▶ TO DO
In full and without edits, write out the data that follows.

▶ MATERIAL TO PROCESS
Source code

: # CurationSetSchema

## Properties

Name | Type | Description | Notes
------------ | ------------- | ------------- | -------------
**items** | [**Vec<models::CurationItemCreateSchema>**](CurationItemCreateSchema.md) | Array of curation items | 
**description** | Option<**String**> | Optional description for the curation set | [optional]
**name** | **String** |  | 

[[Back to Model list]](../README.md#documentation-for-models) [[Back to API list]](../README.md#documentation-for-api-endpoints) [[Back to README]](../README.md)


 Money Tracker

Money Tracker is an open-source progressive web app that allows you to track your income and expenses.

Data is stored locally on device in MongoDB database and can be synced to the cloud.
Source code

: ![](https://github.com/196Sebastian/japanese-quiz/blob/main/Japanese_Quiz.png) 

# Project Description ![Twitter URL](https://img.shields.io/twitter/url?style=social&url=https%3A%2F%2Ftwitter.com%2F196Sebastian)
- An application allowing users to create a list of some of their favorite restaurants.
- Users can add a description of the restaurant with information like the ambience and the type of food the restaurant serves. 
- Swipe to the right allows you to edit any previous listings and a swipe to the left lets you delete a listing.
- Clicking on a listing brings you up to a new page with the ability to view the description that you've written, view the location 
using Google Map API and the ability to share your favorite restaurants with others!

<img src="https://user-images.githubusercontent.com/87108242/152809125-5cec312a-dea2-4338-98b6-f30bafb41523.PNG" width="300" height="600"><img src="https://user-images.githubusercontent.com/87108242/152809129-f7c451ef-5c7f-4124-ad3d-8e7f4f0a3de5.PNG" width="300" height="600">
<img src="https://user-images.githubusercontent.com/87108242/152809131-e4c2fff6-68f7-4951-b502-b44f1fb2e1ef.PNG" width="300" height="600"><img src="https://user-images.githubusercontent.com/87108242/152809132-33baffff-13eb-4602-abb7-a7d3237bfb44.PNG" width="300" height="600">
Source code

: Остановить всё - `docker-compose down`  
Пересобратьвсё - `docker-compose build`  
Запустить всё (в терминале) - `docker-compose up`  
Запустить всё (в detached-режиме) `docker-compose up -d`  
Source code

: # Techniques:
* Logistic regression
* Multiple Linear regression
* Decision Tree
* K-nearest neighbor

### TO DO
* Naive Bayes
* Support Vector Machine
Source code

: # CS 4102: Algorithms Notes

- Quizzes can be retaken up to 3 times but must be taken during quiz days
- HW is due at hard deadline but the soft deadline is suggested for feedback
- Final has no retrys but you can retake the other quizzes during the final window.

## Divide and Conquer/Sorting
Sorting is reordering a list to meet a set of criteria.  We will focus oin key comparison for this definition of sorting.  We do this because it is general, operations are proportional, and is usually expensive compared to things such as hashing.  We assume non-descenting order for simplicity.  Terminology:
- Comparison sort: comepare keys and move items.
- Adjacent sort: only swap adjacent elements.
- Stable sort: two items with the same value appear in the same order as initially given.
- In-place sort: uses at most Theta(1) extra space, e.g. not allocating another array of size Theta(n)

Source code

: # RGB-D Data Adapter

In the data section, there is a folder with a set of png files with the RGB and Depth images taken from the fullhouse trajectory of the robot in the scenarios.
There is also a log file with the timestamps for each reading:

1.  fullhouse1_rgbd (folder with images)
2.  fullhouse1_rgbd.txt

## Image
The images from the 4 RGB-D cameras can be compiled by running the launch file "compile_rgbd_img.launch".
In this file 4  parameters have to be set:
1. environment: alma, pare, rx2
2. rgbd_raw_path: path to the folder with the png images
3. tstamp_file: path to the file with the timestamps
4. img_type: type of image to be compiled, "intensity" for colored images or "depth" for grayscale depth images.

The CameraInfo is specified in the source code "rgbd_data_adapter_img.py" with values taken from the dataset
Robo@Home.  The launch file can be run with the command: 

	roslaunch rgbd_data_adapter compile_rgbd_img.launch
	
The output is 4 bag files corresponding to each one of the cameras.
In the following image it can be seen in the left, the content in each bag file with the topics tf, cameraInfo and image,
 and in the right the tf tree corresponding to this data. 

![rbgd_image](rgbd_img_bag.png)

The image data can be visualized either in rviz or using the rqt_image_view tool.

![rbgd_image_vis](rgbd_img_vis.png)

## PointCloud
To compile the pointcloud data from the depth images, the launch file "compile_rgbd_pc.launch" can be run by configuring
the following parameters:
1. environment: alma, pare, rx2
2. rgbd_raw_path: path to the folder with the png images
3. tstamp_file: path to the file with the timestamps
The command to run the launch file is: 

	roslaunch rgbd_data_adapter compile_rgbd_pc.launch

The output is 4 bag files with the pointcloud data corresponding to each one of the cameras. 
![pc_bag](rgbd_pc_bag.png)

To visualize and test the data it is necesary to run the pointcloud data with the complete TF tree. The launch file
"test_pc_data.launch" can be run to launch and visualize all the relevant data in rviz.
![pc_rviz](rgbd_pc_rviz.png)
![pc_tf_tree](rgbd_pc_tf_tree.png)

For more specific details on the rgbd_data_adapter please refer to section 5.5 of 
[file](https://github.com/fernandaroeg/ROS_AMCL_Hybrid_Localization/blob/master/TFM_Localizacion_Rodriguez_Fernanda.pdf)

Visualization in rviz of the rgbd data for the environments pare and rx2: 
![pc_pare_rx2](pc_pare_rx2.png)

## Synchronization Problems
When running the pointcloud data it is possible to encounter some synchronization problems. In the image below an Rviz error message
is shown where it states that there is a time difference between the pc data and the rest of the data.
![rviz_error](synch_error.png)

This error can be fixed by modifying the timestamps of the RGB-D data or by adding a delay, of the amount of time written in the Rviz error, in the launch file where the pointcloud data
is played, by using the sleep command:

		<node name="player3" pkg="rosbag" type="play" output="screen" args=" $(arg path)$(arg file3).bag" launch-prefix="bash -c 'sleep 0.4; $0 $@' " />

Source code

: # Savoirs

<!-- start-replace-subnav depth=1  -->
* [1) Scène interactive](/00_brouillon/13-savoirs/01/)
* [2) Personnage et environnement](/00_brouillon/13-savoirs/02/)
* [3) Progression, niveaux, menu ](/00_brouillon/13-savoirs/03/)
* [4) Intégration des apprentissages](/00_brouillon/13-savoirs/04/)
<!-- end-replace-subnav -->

▶ EXERCISE RESULT
Source code

: # CurationSetSchema

## Properties

Name | Type | Description | Notes
------------ | ------------- | ------------- | -------------
**items** | [**Vec<models::CurationItemCreateSchema>**](CurationItemCreateSchema.md) | Array of curation items | 
**description** | Option<**String**> | Optional description for the curation set | [optional]
**name** | **String** |  | 

[[Back to Model list]](../README.md#documentation-for-models) [[Back to API list]](../README.md#documentation-for-api-endpoints) [[Back to README]](../README.md)


 Money Tracker

Money Tracker is an open-source progressive web app that allows you to track your income and expenses.

Data is stored locally on device in MongoDB database and can be synced to the cloud.
Source code

: ![](https://github.com/196Sebastian/japanese-quiz/blob/main/Japanese_Quiz.png) 

# Project Description ![Twitter URL](https://img.shields.io/twitter/url?style=social&url=https%3A%2F%2Ftwitter.com%2F196Sebastian)
- An application allowing users to create a list of some of their favorite restaurants.
- Users can add a description of the restaurant with information like the ambience and the type of food the restaurant serves. 
- Swipe to the right allows you to edit any previous listings and a swipe to the left lets you delete a listing.
- Clicking on a listing brings you up to a new page with the ability to view the description that you've written, view the location 
using Google Map API and the ability to share your favorite restaurants with others!

<img src="https://user-images.githubusercontent.com/87108242/152809125-5cec312a-dea2-4338-98b6-f30bafb41523.PNG" width="300" height="600"><img src="https://user-images.githubusercontent.com/87108242/152809129-f7c451ef-5c7f-4124-ad3d-8e7f4f0a3de5.PNG" width="300" height="600">
<img src="https://user-images.githubusercontent.com/87108242/152809131-e4c2fff6-68f7-4951-b502-b44f1fb2e1ef.PNG" width="300" height="600"><img src="https://user-images.githubusercontent.com/87108242/152809132-33baffff-13eb-4602-abb7-a7d3237bfb44.PNG" width="300" height="600">
Source code

: Остановить всё - `docker-compose down`  
Пересобратьвсё - `docker-compose build`  
Запустить всё (в терминале) - `docker-compose up`  
Запустить всё (в detached-режиме) `docker-compose up -d`  
Source code

: # Techniques:
* Logistic regression
* Multiple Linear regression
* Decision Tree
* K-nearest neighbor

### TO DO
* Naive Bayes
* Support Vector Machine
Source code

: # CS 4102: Algorithms Notes

- Quizzes can be retaken up to 3 times but must be taken during quiz days
- HW is due at hard deadline but the soft deadline is suggested for feedback
- Final has no retrys but you can retake the other quizzes during the final window.

## Divide and Conquer/Sorting
Sorting is reordering a list to meet a set of criteria.  We will focus oin key comparison for this definition of sorting.  We do this because it is general, operations are proportional, and is usually expensive compared to things such as hashing.  We assume non-descenting order for simplicity.  Terminology:
- Comparison sort: comepare keys and move items.
- Adjacent sort: only swap adjacent elements.
- Stable sort: two items with the same value appear in the same order as initially given.
- In-place sort: uses at most Theta(1) extra space, e.g. not allocating another array of size Theta(n)

Source code

: # RGB-D Data Adapter

In the data section, there is a folder with a set of png files with the RGB and Depth images taken from the fullhouse trajectory of the robot in the scenarios.
There is also a log file with the timestamps for each reading:

1.  fullhouse1_rgbd (folder with images)
2.  fullhouse1_rgbd.txt

## Image
The images from the 4 RGB-D cameras can be compiled by running the launch file "compile_rgbd_img.launch".
In this file 4  parameters have to be set:
1. environment: alma, pare, rx2
2. rgbd_raw_path: path to the folder with the png images
3. tstamp_file: path to the file with the timestamps
4. img_type: type of image to be compiled, "intensity" for colored images or "depth" for grayscale depth images.

The CameraInfo is specified in the source code "rgbd_data_adapter_img.py" with values taken from the dataset
Robo@Home.  The launch file can be run with the command: 

	roslaunch rgbd_data_adapter compile_rgbd_img.launch
	
The output is 4 bag files corresponding to each one of the cameras.
In the following image it can be seen in the left, the content in each bag file with the topics tf, cameraInfo and image,
 and in the right the tf tree corresponding to this data. 

![rbgd_image](rgbd_img_bag.png)

The image data can be visualized either in rviz or using the rqt_image_view tool.

![rbgd_image_vis](rgbd_img_vis.png)

## PointCloud
To compile the pointcloud data from the depth images, the launch file "compile_rgbd_pc.launch" can be run by configuring
the following parameters:
1. environment: alma, pare, rx2
2. rgbd_raw_path: path to the folder with the png images
3. tstamp_file: path to the file with the timestamps
The command to run the launch file is: 

	roslaunch rgbd_data_adapter compile_rgbd_pc.launch

The output is 4 bag files with the pointcloud data corresponding to each one of the cameras. 
![pc_bag](rgbd_pc_bag.png)

To visualize and test the data it is necesary to run the pointcloud data with the complete TF tree. The launch file
"test_pc_data.launch" can be run to launch and visualize all the relevant data in rviz.
![pc_rviz](rgbd_pc_rviz.png)
![pc_tf_tree](rgbd_pc_tf_tree.png)

For more specific details on the rgbd_data_adapter please refer to section 5.5 of 
[file](https://github.com/fernandaroeg/ROS_AMCL_Hybrid_Localization/blob/master/TFM_Localizacion_Rodriguez_Fernanda.pdf)

Visualization in rviz of the rgbd data for the environments pare and rx2: 
![pc_pare_rx2](pc_pare_rx2.png)

## Synchronization Problems
When running the pointcloud data it is possible to encounter some synchronization problems. In the image below an Rviz error message
is shown where it states that there is a time difference between the pc data and the rest of the data.
![rviz_error](synch_error.png)

This error can be fixed by modifying the timestamps of the RGB-D data or by adding a delay, of the amount of time written in the Rviz error, in the launch file where the pointcloud data
is played, by using the sleep command:

		<node name="player3" pkg="rosbag" type="play" output="screen" args=" $(arg path)$(arg file3).bag" launch-prefix="bash -c 'sleep 0.4; $0 $@' " />

Source code

: # Savoirs

<!-- start-replace-subnav depth=1  -->
* [1) Scène interactive](/00_brouillon/13-savoirs/01/)
* [2) Personnage et environnement](/00_brouillon/13-savoirs/02/)
* [3) Progression, niveaux, menu ](/00_brouillon/13-savoirs/03/)
* [4) Intégration des apprentissages](/00_brouillon/13-savoirs/04/)
<!-- end-replace-subnav -->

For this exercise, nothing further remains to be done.